A couple of weeks into the episode I began noticing that when I woke up in the middle of the night there would be a completed poem in my mind, and having nothing else to do, I grabbed a scrap of paper and wrote it down. Soon, three or four poems came every night, complete or almost complete. I found a clipboard, filled it with paper and continued to write. Needless to say, I found this fascinating. Along with the poems, another curious phenomenon was taking place. Every time I would awaken in the night I would see, with closed eyes, filling my head, a violet blue colored light. Sometimes when I would open my eyes I would see the darkened room, other times it appeared that the room itself was filled with this light, but I had no way of telling whether the light was actually in the room or just something within me that I was looking out through. I paid close attention to what was taking place inside of me when the light was present and became aware that the energies associated with it seem to be having a healing effect. Because of my experience in working with various types of energies I knew how to surrender and open to it, allowing it more access and greater healing potential. For many weeks the poems and the violet light were a significant aspect of my experience.

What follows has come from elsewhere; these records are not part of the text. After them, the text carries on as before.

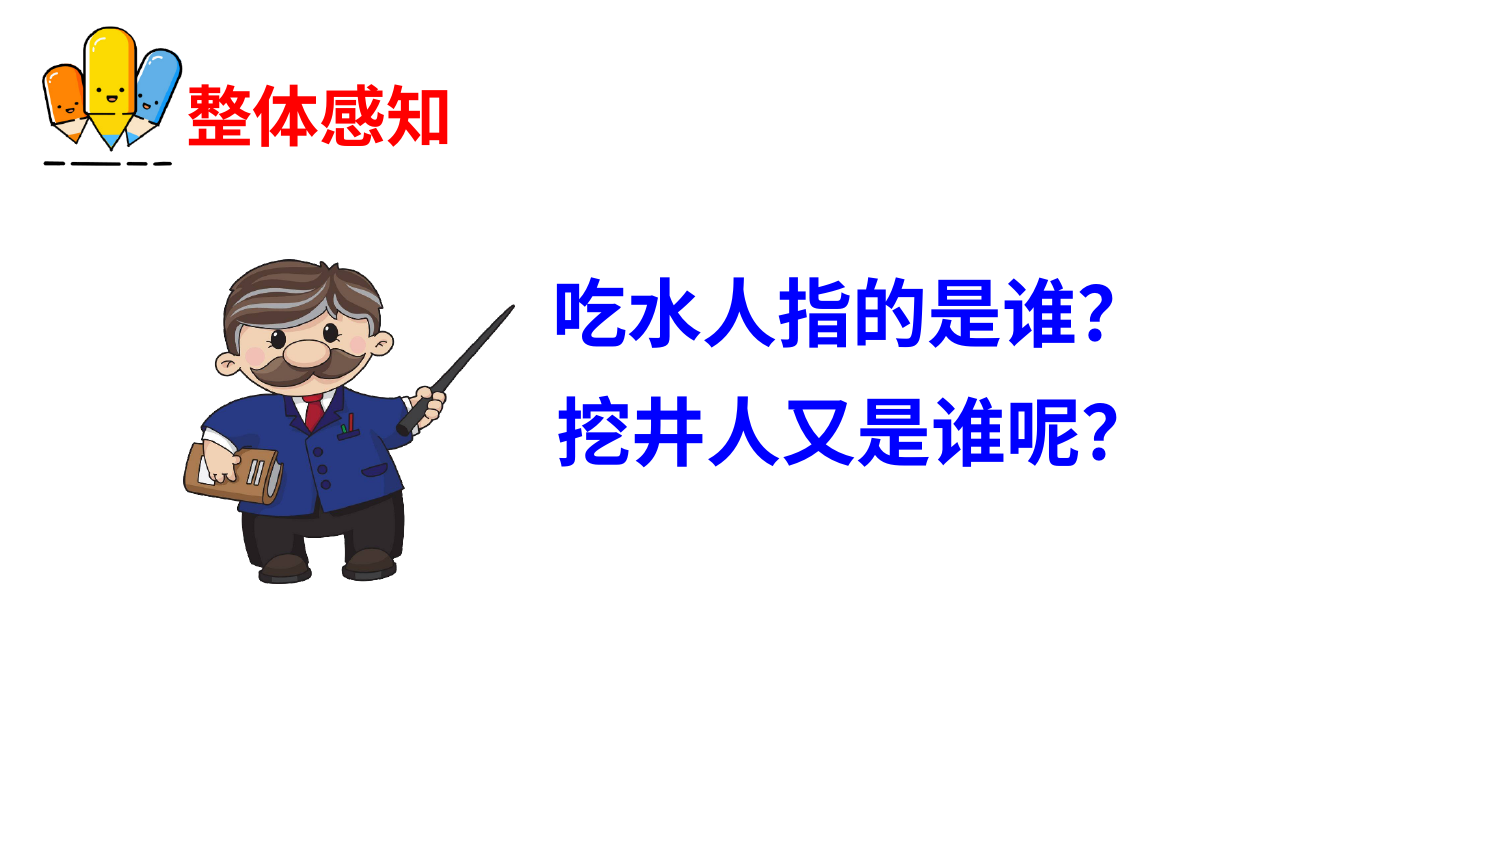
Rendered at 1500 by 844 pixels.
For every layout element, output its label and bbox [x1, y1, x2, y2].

text_box [29, 18, 478, 174]
text_box [183, 259, 1176, 585]
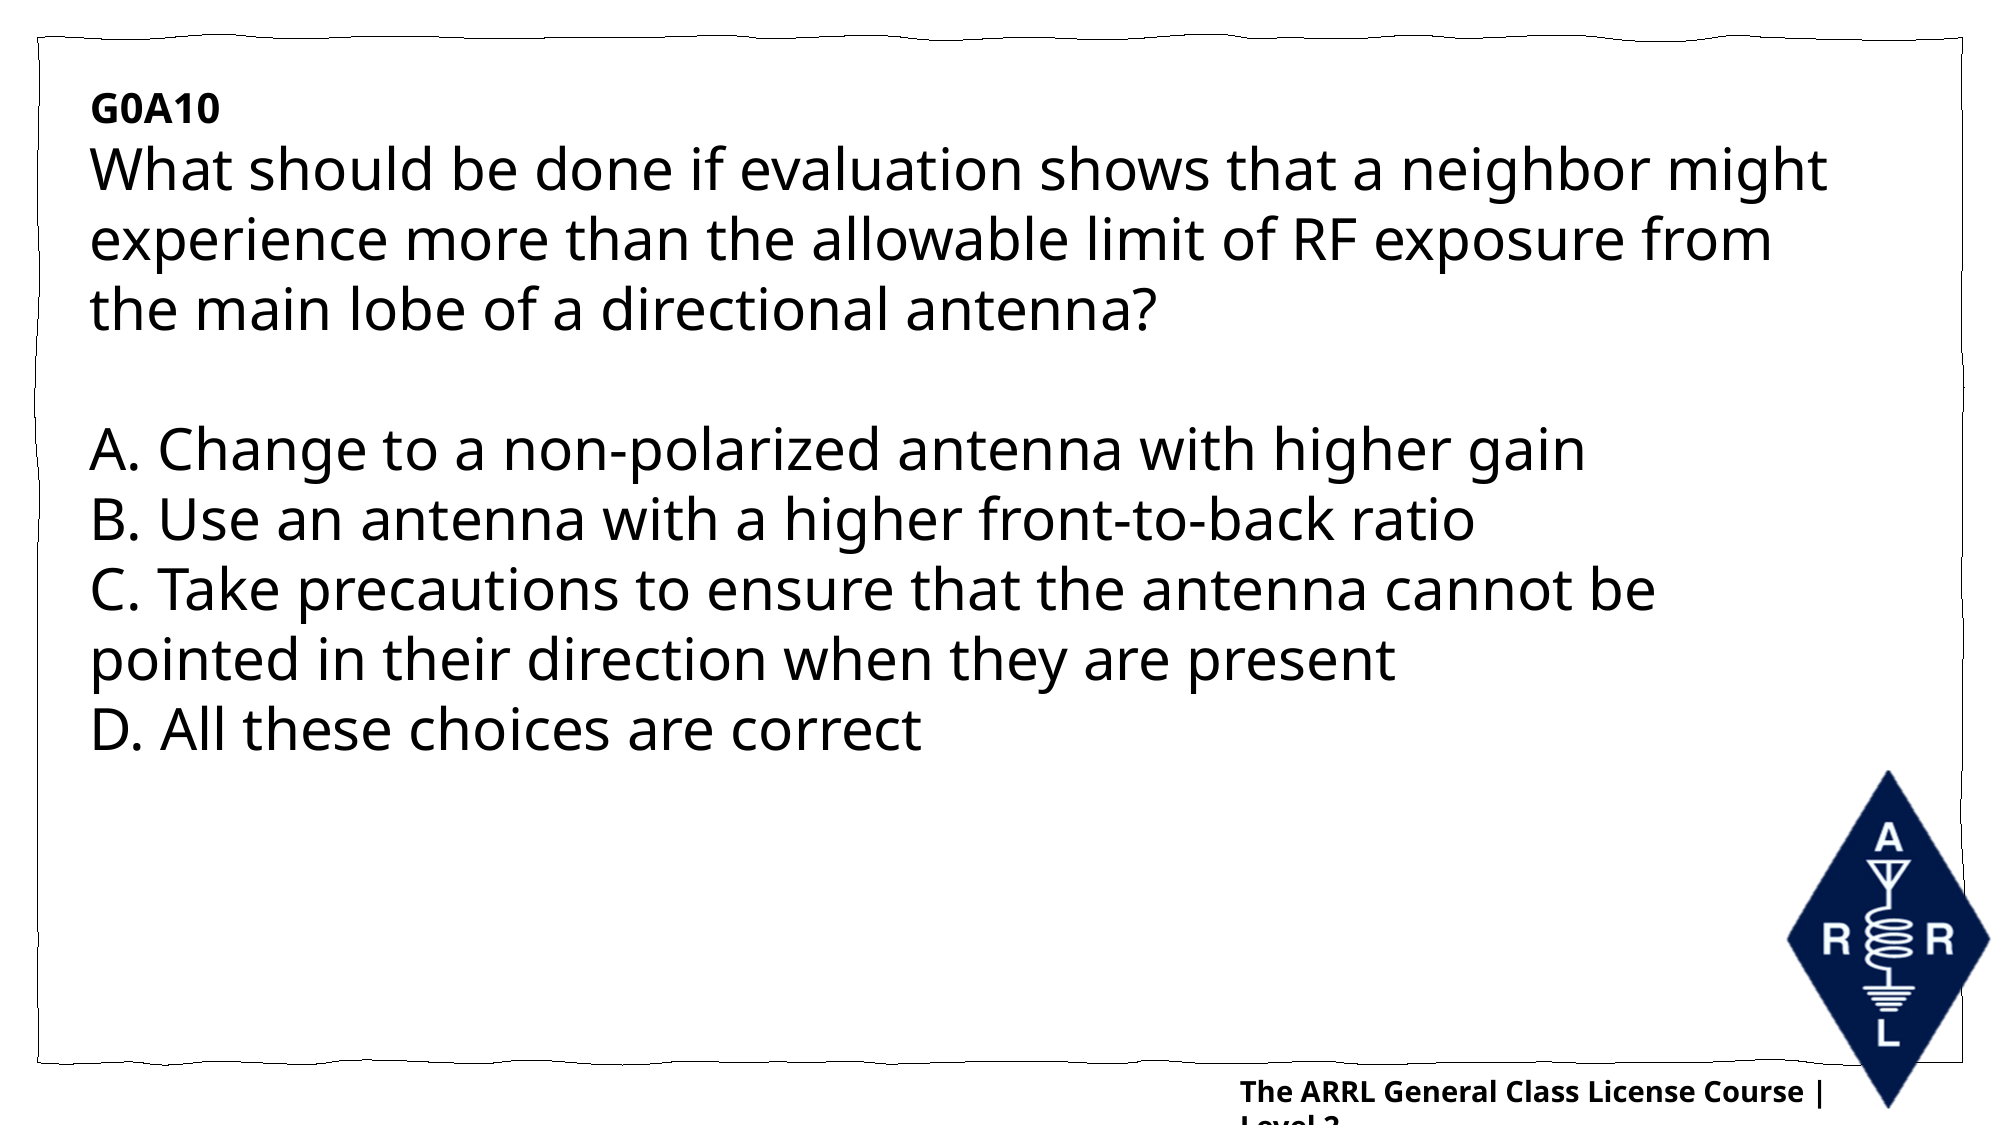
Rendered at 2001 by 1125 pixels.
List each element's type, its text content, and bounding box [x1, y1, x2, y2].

picture [1773, 752, 1999, 1125]
text_box G0A10 What should be done if evaluation shows that a neighbor might experience more than the allowable limit of RF exposure from the main lobe of a directional antenna? A. Change to a non-polarized antenna with higher gain B. Use an antenna with a higher front-to-back ratio C. Take precautions to ensure that the antenna cannot be pointed in their direction when they are present D. All these choices are correct [75, 74, 1850, 770]
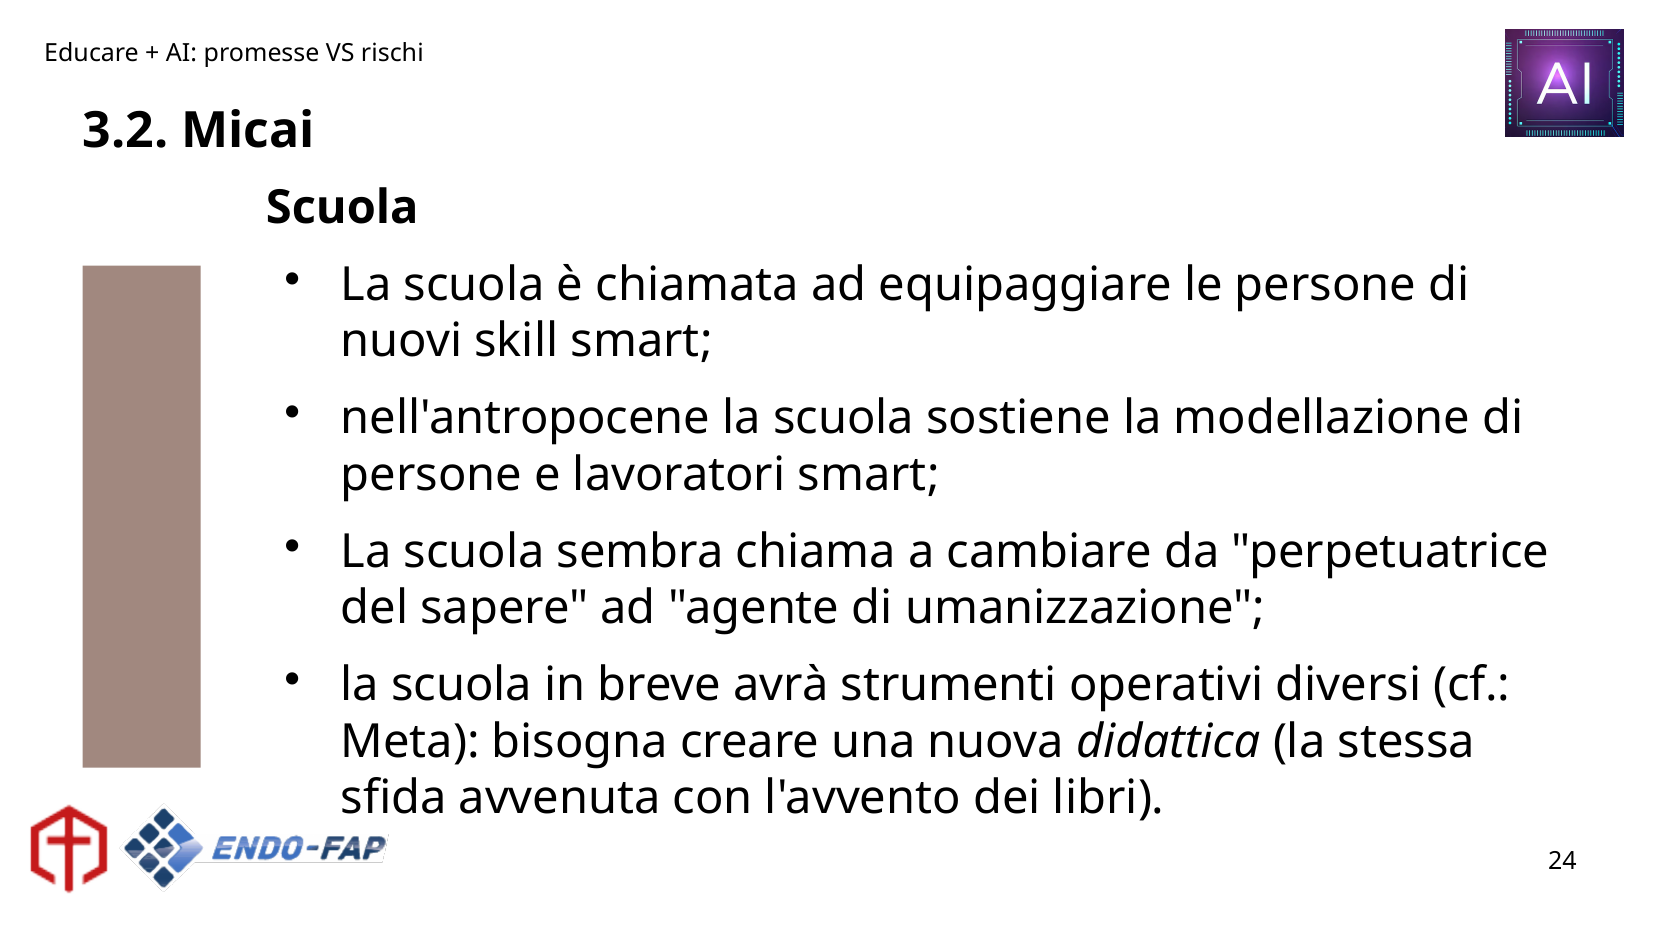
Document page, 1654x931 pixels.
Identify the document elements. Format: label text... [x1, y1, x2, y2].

title 3.2. Micai [82, 82, 1571, 172]
picture [118, 803, 393, 892]
picture [1505, 29, 1624, 137]
list Scuola La scuola è chiamata ad equipaggiare le persone di nuovi skill smart; nell'antropocene la scuola sostiene la modellazione di persone e lavoratori smart; La scuola sembra chiama a cambiare da "perpetuatrice del sapere" ad "agente di umanizzazione"; la scuola in breve avrà strumenti operativi diversi (cf.: Meta): bisogna creare una nuova didattica (la stessa sfida avvenuta con l'avvento dei libri). [265, 176, 1571, 833]
picture [29, 803, 110, 896]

Several months later I had become well enough to gather all the poems and ponder what I was to do with them. It seemed to make sense to organize them in some sort of manner and perhaps put them into books. By that time I had a collection of several hundred poems, most of them completed, some of them in need of tweaking. Interestingly, it seemed that the more my health improved, the more the poems needed tweaking. The ones I received in the beginning when I was the sickest came through the most purely and required only that I write them down. I suppose that was because when my sickness was acute enough it rendered my consciousness rather unhitched from this world and thereby open to others. Because more of me was out of the way the poems had an easier route into my brain. The poems that came later were still to me as profound and beautiful as the earlier ones, they just required a few moments of meditation in order to complete them.
The book you hold in your hands is the third. At this moment I cannot say if there will be a fourth because that is out of my hands and I have no desire to attempt to influence or control such things. The Intelligence that gave me these poems obviously has far more of an idea of what will benefit me and the world than my paltry ego ever could, and it is to this Intelligence I give my life.
I sincerely hope these poems will assist and inspire you on your spiritual journey.